Terminologie kan op minstens twee manieren gedefinieerd worden. Enerzijds verwijst de term naar een verzameling termen, een vakspecifieke woordenschat, bv. medische, financiële, wiskundige terminologie (=terminologie1), anderzijds verwijst hij naar een activiteit, de studie van en de praktijk om met termen -terminologie1 dus- om te gaan (=terminologie2). Een voordeel van de tweede, ‘werkwoordelijke’, definitie is dat hierdoor beide definities makkelijk aan elkaar gerelateerd kunnen worden. Terminologie1 (de zgn. vakwoordenschat) is het object van terminologie2: alle activiteiten, zowel praktische als theoretische, die op de vakwoordenschat betrekking hebben.
Hoe men terminologie ook definieert, feit blijft dat termen hierbij een cruciale rol spelen. Hieronder worden verstaan woorden of woordgroepen die begrippen (concepten) uitdrukken die gebruikt worden binnen een bepaald vak- of kennisgebied (bv. de statistiek of het zeilen) door experten ter zake in hun communicatie onderling (vakintern) of naar leken toe (vakextern). Zo zullen artsen met vakgenoten over fimosis spreken, daar waar zij naar een patiënt toe eerder vernauwing van de voorhuid zullen gebruiken om hetzelfde concept aan te duiden.

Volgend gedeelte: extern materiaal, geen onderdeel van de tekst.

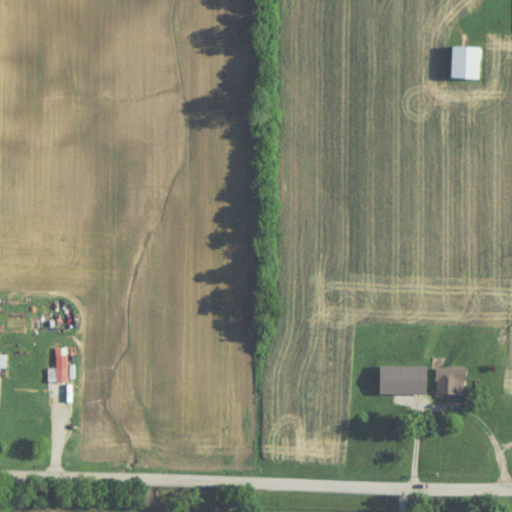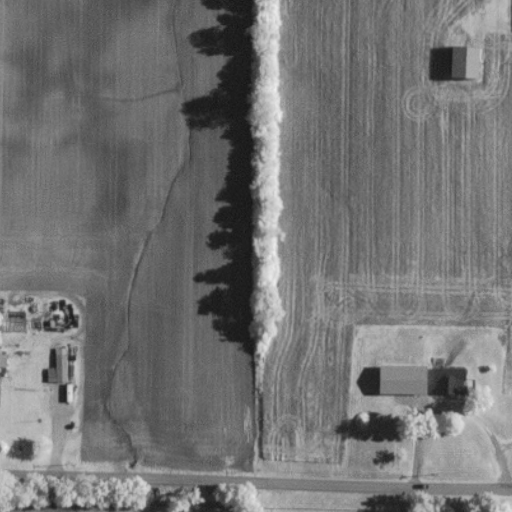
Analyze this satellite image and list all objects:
building: (465, 65)
building: (61, 377)
building: (450, 383)
road: (454, 416)
road: (505, 451)
road: (256, 481)
road: (401, 498)
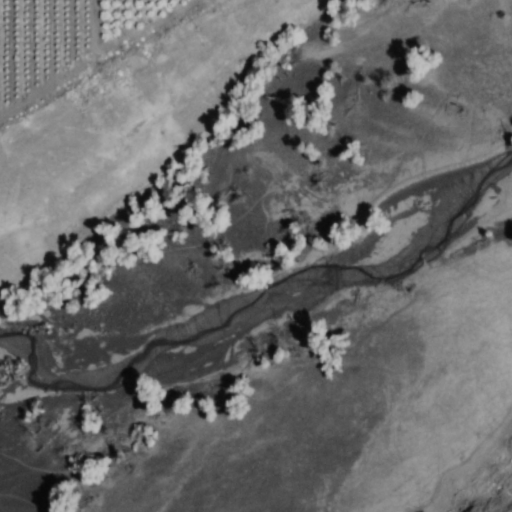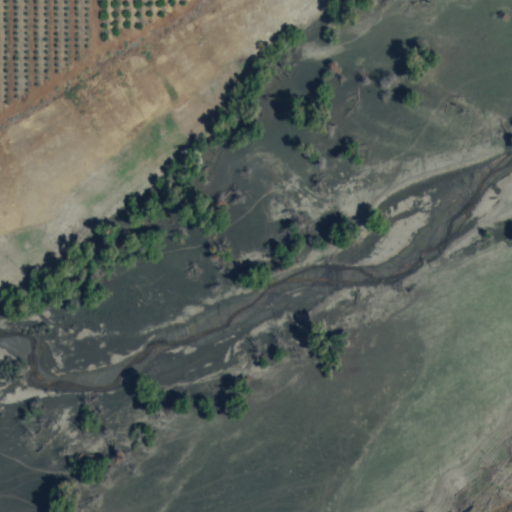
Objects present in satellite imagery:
crop: (62, 44)
river: (290, 344)
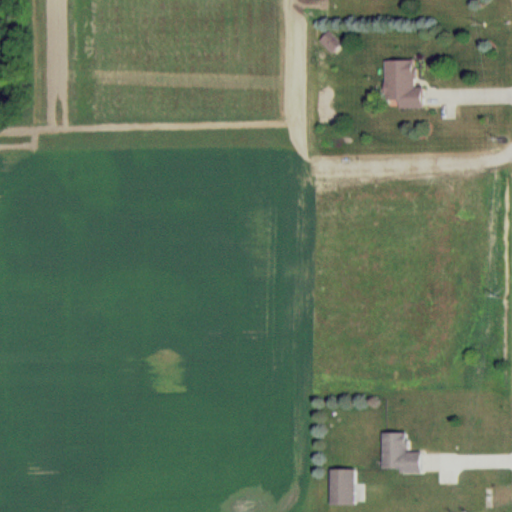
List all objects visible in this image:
building: (332, 41)
building: (337, 42)
building: (404, 84)
building: (409, 88)
building: (400, 453)
building: (405, 455)
building: (344, 487)
building: (350, 490)
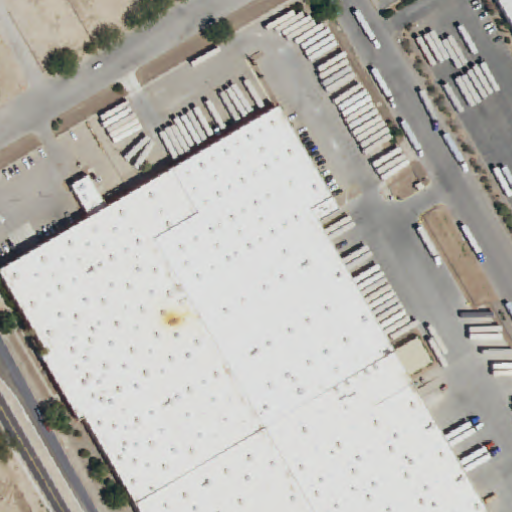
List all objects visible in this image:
road: (460, 6)
building: (508, 7)
building: (505, 10)
road: (110, 67)
road: (427, 137)
building: (233, 343)
building: (231, 347)
road: (45, 435)
road: (28, 463)
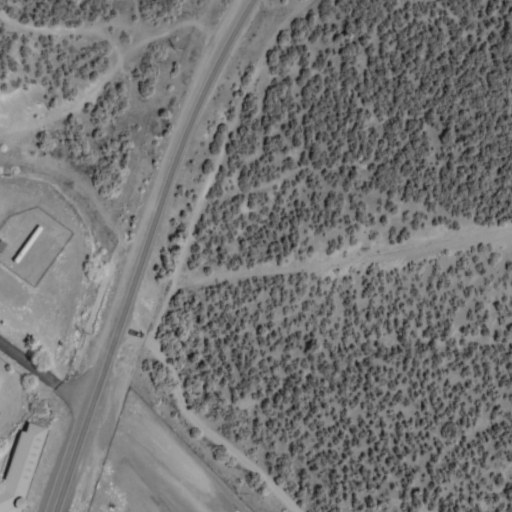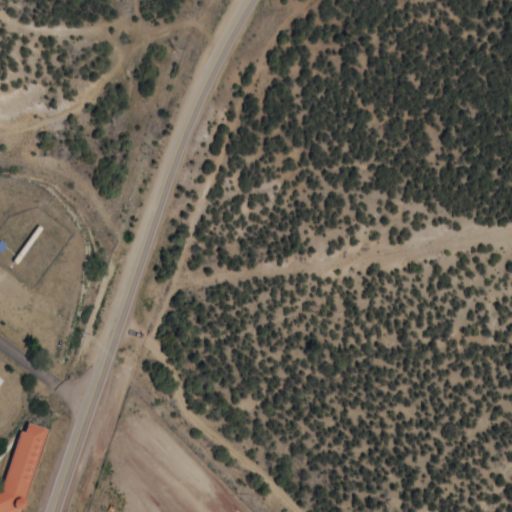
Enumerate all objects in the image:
road: (93, 93)
road: (139, 252)
road: (75, 361)
building: (0, 379)
building: (19, 467)
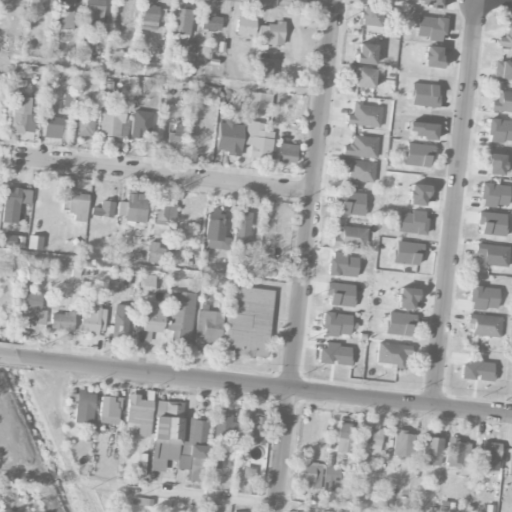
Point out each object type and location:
building: (428, 2)
building: (37, 6)
building: (91, 11)
building: (63, 15)
building: (369, 16)
building: (149, 17)
building: (211, 21)
building: (245, 26)
building: (429, 27)
building: (180, 30)
building: (270, 34)
building: (505, 39)
building: (365, 54)
building: (431, 57)
building: (115, 58)
building: (262, 69)
building: (502, 70)
road: (162, 75)
building: (362, 77)
building: (424, 95)
building: (259, 101)
building: (502, 101)
building: (195, 104)
building: (22, 115)
building: (364, 115)
building: (113, 120)
building: (85, 123)
building: (55, 127)
building: (421, 130)
building: (499, 130)
building: (175, 137)
building: (198, 137)
building: (230, 139)
building: (260, 142)
building: (361, 147)
building: (286, 153)
building: (417, 155)
building: (494, 164)
building: (359, 170)
road: (168, 176)
building: (416, 194)
building: (494, 195)
building: (11, 197)
road: (455, 203)
building: (352, 204)
building: (76, 205)
building: (133, 208)
building: (102, 209)
building: (164, 219)
building: (410, 222)
building: (491, 224)
building: (241, 228)
building: (215, 230)
building: (350, 238)
building: (7, 240)
building: (406, 252)
building: (155, 253)
building: (492, 255)
road: (309, 256)
building: (341, 265)
road: (164, 271)
building: (148, 283)
building: (339, 294)
building: (405, 298)
building: (482, 298)
building: (30, 310)
building: (180, 316)
building: (92, 320)
building: (152, 320)
building: (61, 321)
building: (247, 321)
building: (335, 324)
building: (398, 324)
building: (484, 325)
building: (120, 326)
building: (207, 328)
building: (334, 354)
building: (392, 354)
road: (14, 355)
building: (476, 370)
road: (269, 388)
building: (81, 406)
building: (109, 410)
building: (139, 413)
building: (224, 427)
building: (255, 429)
building: (344, 438)
building: (177, 440)
building: (371, 441)
building: (402, 444)
building: (431, 451)
building: (454, 453)
building: (490, 454)
building: (510, 460)
building: (248, 472)
building: (310, 473)
road: (14, 477)
building: (330, 478)
road: (227, 496)
building: (206, 507)
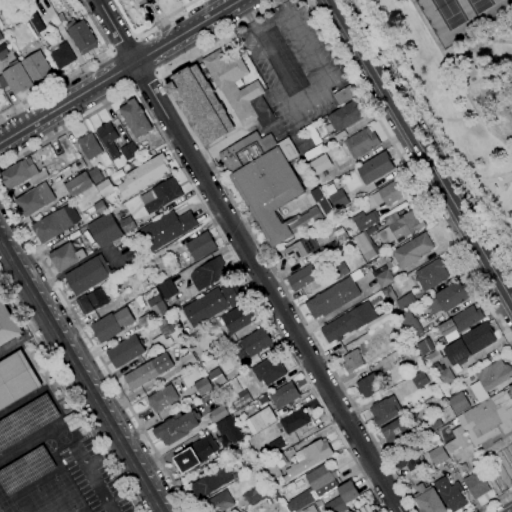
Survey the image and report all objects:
building: (177, 0)
building: (178, 0)
building: (136, 1)
building: (141, 2)
road: (232, 4)
park: (477, 5)
building: (31, 13)
park: (447, 13)
road: (145, 27)
building: (81, 36)
building: (82, 36)
road: (180, 36)
building: (0, 37)
building: (1, 37)
road: (121, 42)
building: (2, 50)
building: (6, 52)
building: (61, 56)
building: (63, 56)
road: (446, 58)
building: (35, 67)
building: (37, 67)
road: (80, 67)
building: (225, 68)
building: (14, 78)
building: (15, 78)
road: (144, 80)
park: (461, 84)
building: (233, 85)
building: (342, 94)
building: (344, 95)
road: (303, 100)
road: (68, 102)
building: (249, 104)
building: (199, 105)
building: (200, 105)
road: (474, 106)
building: (344, 116)
building: (345, 116)
building: (134, 118)
building: (136, 118)
road: (66, 127)
road: (434, 129)
building: (108, 139)
building: (108, 139)
building: (360, 142)
building: (361, 143)
building: (88, 146)
building: (89, 146)
road: (423, 149)
building: (129, 151)
building: (320, 165)
building: (374, 168)
building: (375, 168)
building: (19, 174)
building: (22, 174)
building: (94, 175)
building: (96, 175)
building: (142, 176)
building: (143, 176)
building: (77, 184)
building: (268, 184)
building: (79, 185)
building: (266, 185)
building: (105, 187)
building: (387, 194)
building: (388, 194)
building: (159, 195)
building: (161, 196)
building: (336, 198)
building: (34, 199)
building: (320, 199)
building: (338, 199)
building: (34, 200)
building: (321, 200)
building: (100, 208)
road: (4, 218)
building: (363, 220)
building: (364, 220)
building: (54, 223)
building: (55, 223)
building: (128, 225)
building: (403, 225)
building: (398, 226)
building: (103, 229)
building: (105, 229)
building: (165, 229)
building: (167, 229)
road: (2, 230)
building: (200, 245)
building: (201, 246)
building: (363, 246)
building: (365, 246)
building: (299, 248)
building: (301, 248)
building: (411, 250)
road: (250, 255)
building: (63, 256)
building: (66, 257)
building: (402, 258)
building: (339, 271)
building: (207, 273)
building: (208, 273)
building: (87, 275)
building: (87, 275)
building: (430, 275)
building: (431, 275)
building: (301, 277)
building: (302, 277)
building: (383, 278)
building: (166, 289)
building: (167, 289)
building: (389, 294)
building: (335, 295)
building: (450, 297)
building: (331, 298)
building: (446, 298)
building: (91, 300)
road: (257, 300)
building: (92, 301)
building: (404, 301)
building: (405, 301)
building: (140, 302)
building: (210, 304)
building: (212, 304)
building: (157, 307)
building: (158, 309)
building: (237, 318)
building: (239, 318)
building: (461, 321)
building: (348, 322)
building: (459, 322)
building: (409, 323)
building: (7, 324)
building: (112, 324)
building: (410, 324)
building: (6, 325)
building: (112, 325)
building: (163, 335)
building: (256, 342)
building: (251, 343)
building: (376, 343)
building: (468, 343)
building: (423, 346)
building: (425, 347)
building: (463, 350)
building: (124, 351)
building: (126, 351)
road: (95, 352)
building: (367, 352)
building: (188, 360)
building: (353, 360)
building: (268, 370)
building: (269, 370)
road: (88, 371)
building: (147, 371)
building: (148, 371)
building: (444, 376)
building: (216, 377)
road: (79, 378)
building: (16, 379)
building: (16, 379)
building: (490, 379)
building: (419, 380)
building: (367, 385)
building: (369, 385)
building: (201, 386)
building: (202, 386)
road: (68, 395)
building: (283, 395)
building: (284, 395)
building: (161, 398)
building: (162, 398)
building: (241, 400)
building: (457, 402)
building: (458, 402)
building: (384, 410)
building: (385, 410)
building: (216, 413)
building: (218, 414)
building: (491, 419)
building: (26, 420)
building: (259, 420)
building: (261, 420)
building: (293, 420)
building: (296, 422)
building: (455, 422)
building: (431, 423)
building: (176, 427)
building: (177, 427)
building: (228, 429)
building: (229, 430)
building: (395, 430)
building: (493, 430)
building: (397, 432)
building: (459, 437)
building: (458, 440)
building: (276, 445)
building: (194, 454)
building: (194, 455)
building: (310, 455)
building: (436, 455)
building: (438, 455)
road: (79, 457)
road: (102, 457)
building: (308, 458)
building: (406, 460)
building: (405, 462)
building: (274, 467)
building: (24, 469)
building: (321, 479)
building: (321, 480)
building: (210, 482)
building: (211, 482)
building: (475, 484)
building: (476, 484)
road: (99, 490)
park: (64, 493)
building: (450, 494)
building: (253, 495)
building: (450, 495)
building: (341, 497)
building: (342, 498)
park: (44, 500)
building: (427, 500)
building: (428, 500)
building: (233, 501)
building: (301, 501)
road: (410, 501)
building: (219, 502)
building: (298, 502)
building: (319, 503)
park: (24, 505)
building: (310, 509)
building: (364, 509)
building: (372, 511)
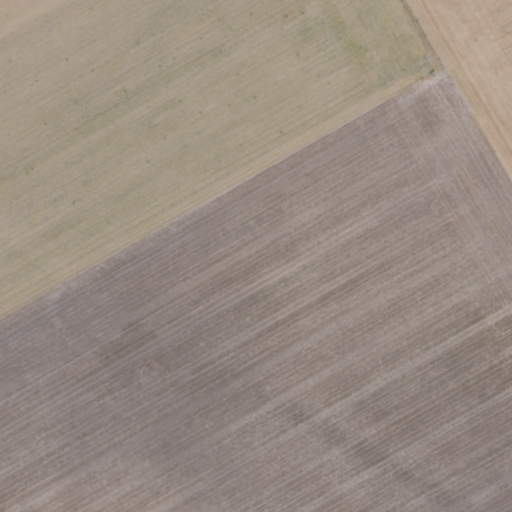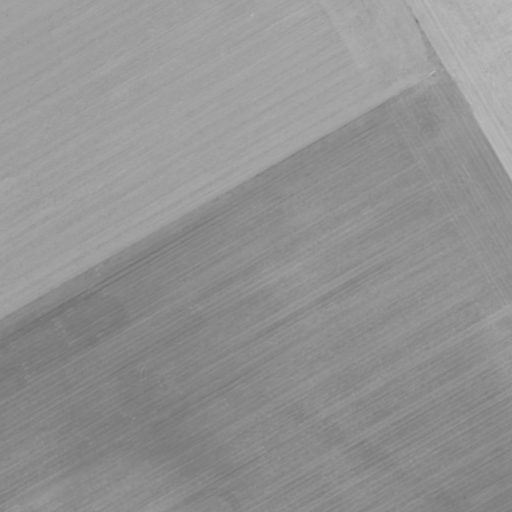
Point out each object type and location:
road: (459, 91)
road: (220, 183)
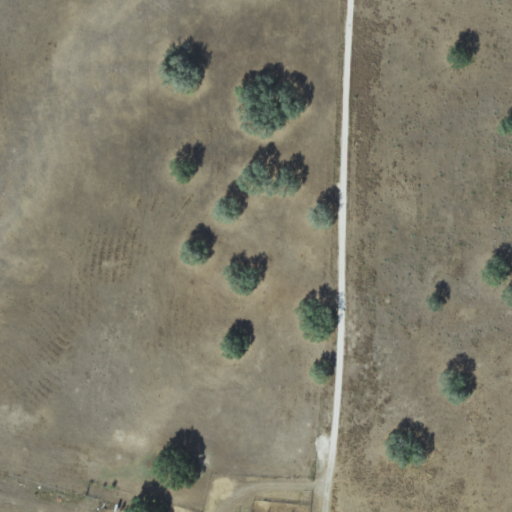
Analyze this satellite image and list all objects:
road: (340, 239)
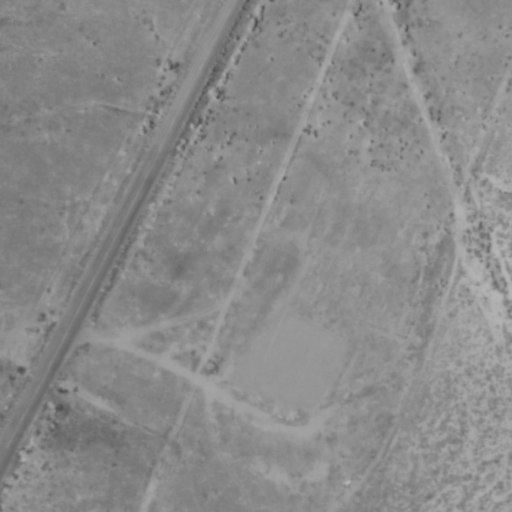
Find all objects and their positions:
road: (118, 231)
road: (447, 313)
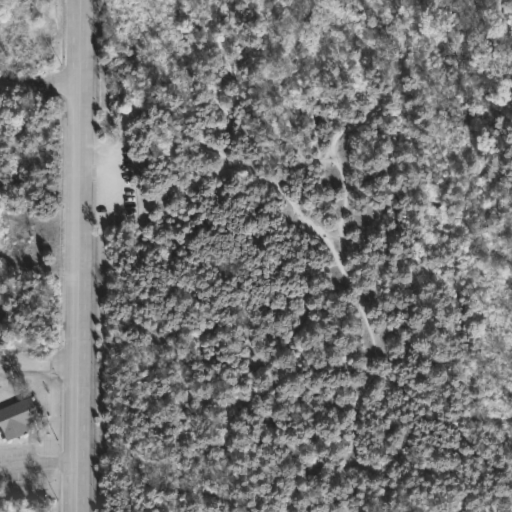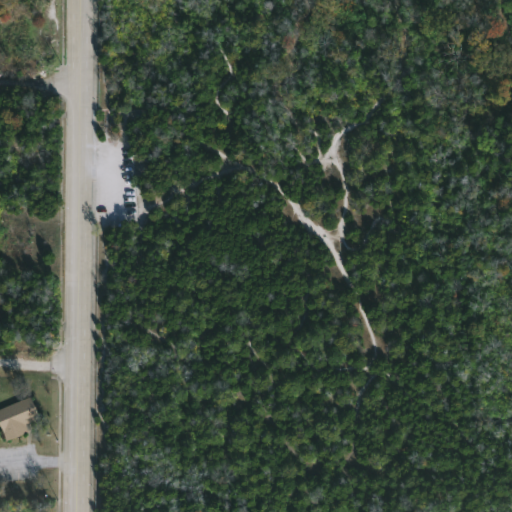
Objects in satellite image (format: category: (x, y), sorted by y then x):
road: (40, 85)
parking lot: (113, 183)
park: (307, 255)
road: (82, 256)
road: (358, 295)
road: (39, 364)
building: (17, 418)
building: (18, 418)
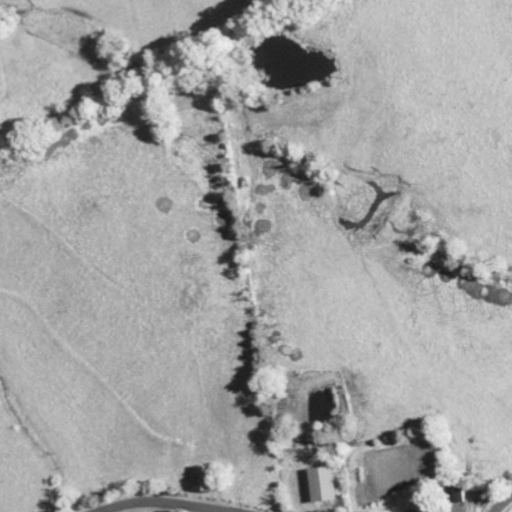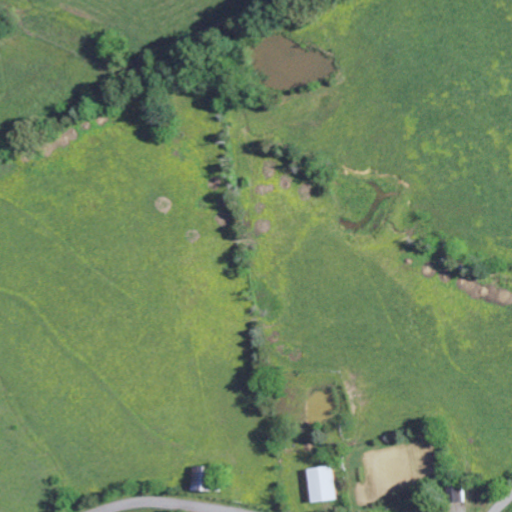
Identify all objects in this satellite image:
building: (206, 479)
building: (325, 485)
road: (308, 508)
building: (415, 511)
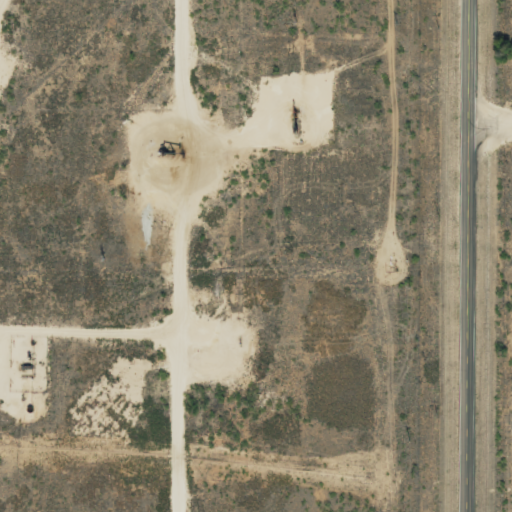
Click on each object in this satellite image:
road: (0, 1)
road: (489, 92)
road: (465, 255)
road: (175, 256)
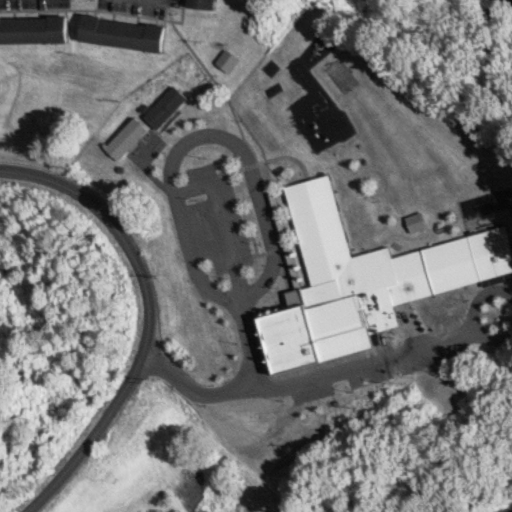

Terminologie houdt zich dus bezig met hoe kennis d.m.v. taal wordt gecommuniceerd binnen een vakgebied en kent hierbij een cruciale rol toe aan termen.
Willy Martin (NL-TERM), Hennie van der Vliet (SNT, A’dam), Attila Görög (SNT, A’dam)
Uit: Neerlandia/Nederlands van Nu, het tijdschrift van het Algemeen-Nederlands Verbond (ANV), jaargang 116 (2012), nr. 4, pp. 34-37.